Old laws & corruption
WE owe a lot to some of the laws enacted by the British rulers. Macaulay’s Penal Code 1860 and Sir James Stephen’s Evidence Act, 1872 are acknowledged masterpieces. The Government of India Act, 1935 had enormous influence on constitution-making in Pakistan and India. However, tucked away in many a nook and corner of legislation of the Raj era are provisions which the British craftily made to protect their officials.
These laws were in glaring contrast to the legal set-up in Britain itself. The great authority on the constitutional law of Britain, A.V. Dicey wrote: “With us every official, from the prime minister down to a constable or a collector of taxes, is under the same responsibility for every act done without legal justification as any other citizen. The reports abound with cases in which officials have been brought before the courts, and made, in their personal capacity, liable to punishment, or to the payment of damages, for acts done in their official character but in excess of their lawful authority.”
One is not sure about the legal position in Pakistan; but in India the curbs of the British era were retained in the laws adapted after Independence. The adaptation was selective.
One remarkable provision in the Government of India Act, 1919 was quietly dropped by the British when they conferred autonomy and responsible government on the provinces of British India and was completely ignored by the framers of the constitutions of Pakistan and India.
Section 124 reads thus: “If any person holding office under the Crown in India does any of the following things, that is to say — (1) if he oppresses any British subject within his jurisdiction or in the exercise of his authority; or if (except in case of necessity, the burden of proving which shall be on him) he wilfully disobeys, or wilfully omits, forbears or neglects to execute, any orders or instructions of the secretary of state; or if he is guilty of any wilful breach of the trust and duty of his office; or if … he is concerned, or has any dealings or transactions by way of trade or business or if he demands, accepts or receives … any gift, gratuity or reward, pecuniary or otherwise, or any promise of the same … he shall be guilty of a misdemeanour.”

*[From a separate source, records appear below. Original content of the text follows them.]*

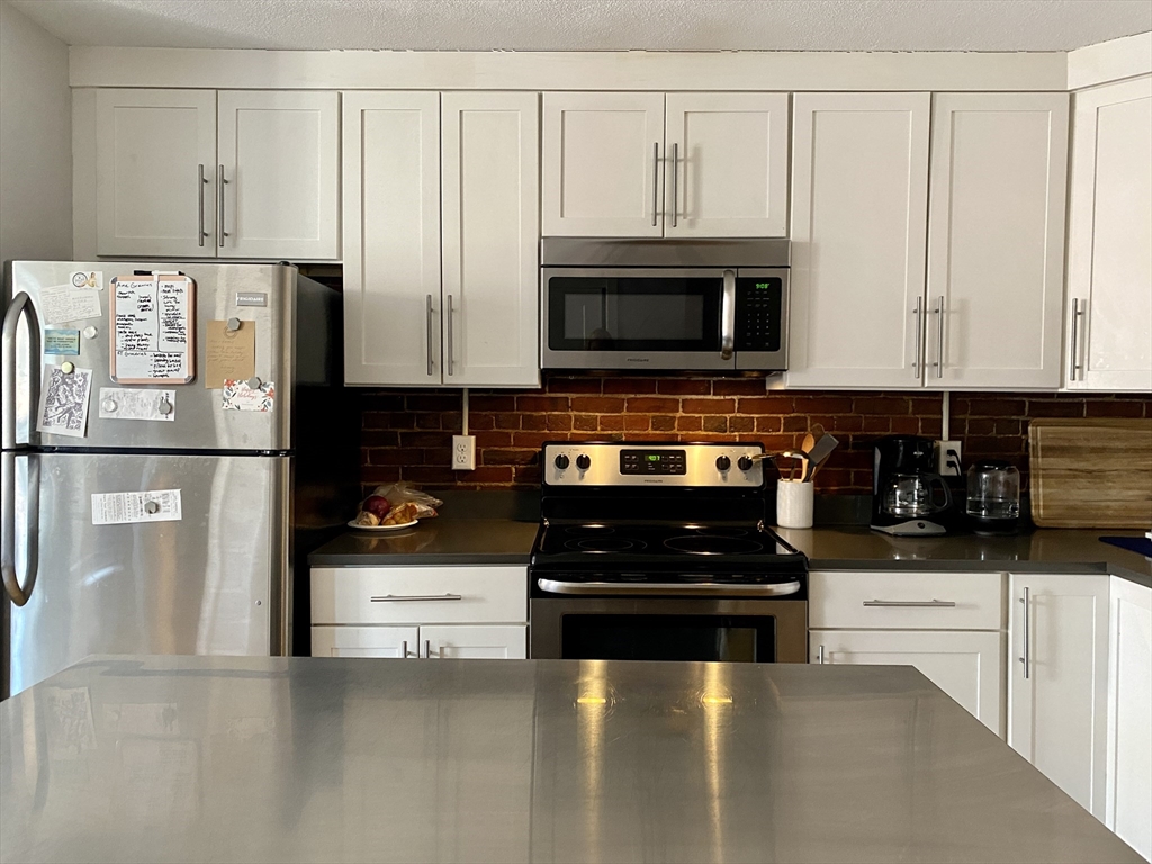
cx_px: 576
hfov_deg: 67.3
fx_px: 865
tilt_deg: -2.3
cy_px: 432
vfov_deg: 53.1
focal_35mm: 26
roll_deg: -0.9
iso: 400
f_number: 1.8
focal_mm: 4.25
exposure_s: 1/40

A web of legal provisions was carefully drawn to deter the citizen. Clause 23(2) of the General Clauses Act 1897, a statute applied to the interpretation of all laws including the constitution, says that “a thing shall be deemed to be done in good faith where it is in fact done honestly, whether it is done negligently or not”. Every single legislation thereafter provided that “no suit, prosecution or other legal proceedings shall lie … in respect of anything which is in good faith done or intended to be done by … person under this act”.
Every single statute made by the parliament of free India, incorporated this sweeping provision. Thus no criminal prosecution or civil suit for damages can lie for negligent exercise of statutory power even if it deprives the citizen of his liberty or rights or does damage to his property or business. It is patently violative of the fundamental rights to equity and to personal liberty and equal protection of the law.
In contrast Section 52 of the Penal Code (1860) says: “Nothing is said to be done or believed in ‘good faith’ which is done or believed without due care and attention.” So, when charged with lack of good faith, the Indian subject of the British Crown was required to demonstrate that he was not negligent. But the official of the Raj had only to prove absence of malice; negligence regardless. The legal position was not changed in republican India.
A sweeping protection was provided in addition to this. Section 197 of the Criminal Procedure Code 1898 provided that where any public servant is accused of any offence alleged to have been committed by him, “while acting or purporting to act in the discharge of his official duty”, no court shall take any cognisance of such offence except with the previous sanction of the government, central or state, that employed him — in effect, the authority competent to remove him.
The prime minister or the chief minister will decide whether or not to sanction a prosecution against a cabinet colleague even if, as in most cases, he was himself privy to the wrong and shared its profits. In 1982, the Supreme Court ruled that when a chief minister is to be prosecuted under the Prevention of Corruption Act 1947, the governor would, in according the sanction, necessarily act in his own discretion and not on the advice of the council of ministers headed by the chief minister himself.
It is a well-recognised principle of criminal jurisprudence that anyone can set the criminal law into motion except where the statute enacting or creating an offence indicates to the contrary.
The question remains — why is the fundamental rule of criminal law on the citizen’s right to prosecute for crime not applied in an independent democratic state. The courts are not powerless to punish, and thus deter, frivolous or vexatious complaints. The same holds good for civil suits.
A corrupt minister cannot act alone under the rules of business. He needs a civil servant or two as an accomplice to write the desired note to protect him. Since misdeeds add to the ruling party’s coffers, the head of the cabinet is also involved. Do we expect him to allow the civil servant or the minister to be brought to book in a court of law where he is likely to expose the whole conspiracy?
Corruption cannot be banished from public life unless and until the protection extended to the corrupt by colonial laws is removed.
The writer is an author and a lawyer.